Unter der Regie der Auto-Union entstanden u. a. die Mittelklassefahrzeuge Wanderer W21 (1933 – 1936) und Wanderer W22 (1933 – 1938) – beide wurden von Porsches Konstruktionsbüro entwickelt – sowie der Wanderer W24, mit knapp 22.500 Exemplaren das meistgebaute Wanderer-Automobil. 1941 stellte die Auto-Union kriegsbedingt die Produktion der Wanderer-Personenwagen ein.
1946 wurde der Auto-Union-Konzern, dessen Hauptwerke allesamt im Osten Deutschlands lagen (Chemnitz, Zschopau, Zwickau), verstaatlicht und in der Industrieverwaltung Fahrzeugbau (IFA) mit anderen Fahrzeugherstellern zusammengefasst. In den 1950er Jahren gingen daraus Firmen wie Barkas (Framo Hainichen, Wanderer Siegmar, Motorenwerk Chemnitz), MZ (DKW-Motorradwerk Zschopau) und Sachsenring (Audi- und Horch-Werke Zwickau) hervor.

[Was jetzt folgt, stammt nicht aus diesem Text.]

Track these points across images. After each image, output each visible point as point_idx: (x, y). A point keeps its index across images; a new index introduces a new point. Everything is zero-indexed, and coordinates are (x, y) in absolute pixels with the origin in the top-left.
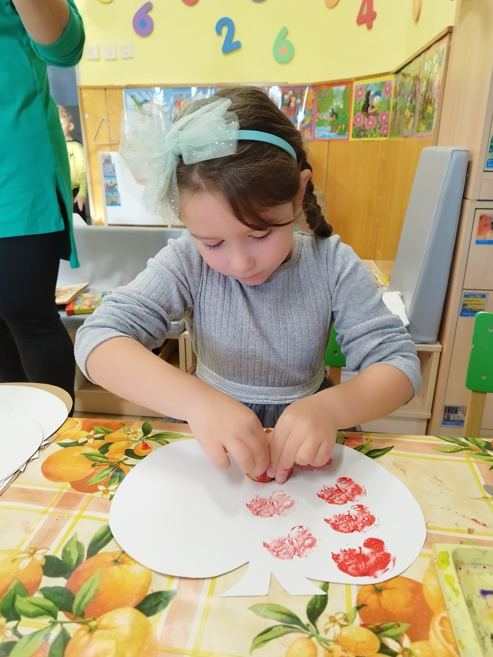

Aus dem Werkzeugmaschinenbereich von Wanderer in Siegmar entstand 1951 das Fritz-Heckert-Werk, die Büromaschinenfertigung in Schönau (Wanderer Continental) wurde vom Optima Büromaschinenwerk Erfurt (Schreibmaschinen) und Buchungsmaschinenwerk Karl-Marx-Stadt (vorm. Astrawerke) weitergeführt.
1948 gründeten die Winklhofer-Familie und der frühere Wanderer-Manager Hermann Gröschler die Wanderer Werke in München neu. Das Unternehmen handelte ab 1949 zunächst mit Fahrrädern und Mopeds der Firma Meister aus Bielefeld sowie Fräsmaschinen von Henschel Kassel. Bald darauf nahm Wanderer in Haar bei München die Fertigung eigener Werkzeugmaschinen wieder auf. Zwischen 1953 und 1960 erwarb Wanderer den Büromaschinenhersteller Exacta aus Köln, der 1946 von früheren Continental-Händlern gegründet worden war. Aus dem Zweiradgeschäft zog sich Wanderer 1956 zurück. Den Büromaschinenbereich verkaufte Wanderer 1968 an Heinz Nixdorf, woraus anschließend die Computerfirma Nixdorf entstand. 1981 verkaufte Wanderer die letzten eigenen Maschinenbauaktiviäten in Haar. Die 1986 entstandene HWH Gruppe (Heyligenstaedt-Wanderer-Honsberg) musste 1994 Konkurs anmelden. Die Wanderer Werke, die als reine Finanzholding für verschiedene Beteiligungen weiterexistierte, ging 2010 in die Insolvenz.
Unter der Marke Wanderer werden seit 1998 wieder Fahrräder hergestellt, zunächst von der Firma Zwei plus zwei (die Wanderer Werke fungierten nur als Lizenzgeber der Marke Wanderer) und seit 2017 von Hercules Köln. Für den Bereich Werkzeugmaschinen gehört die Marke Wanderer inzwischen der Firma Zertec aus Altötting.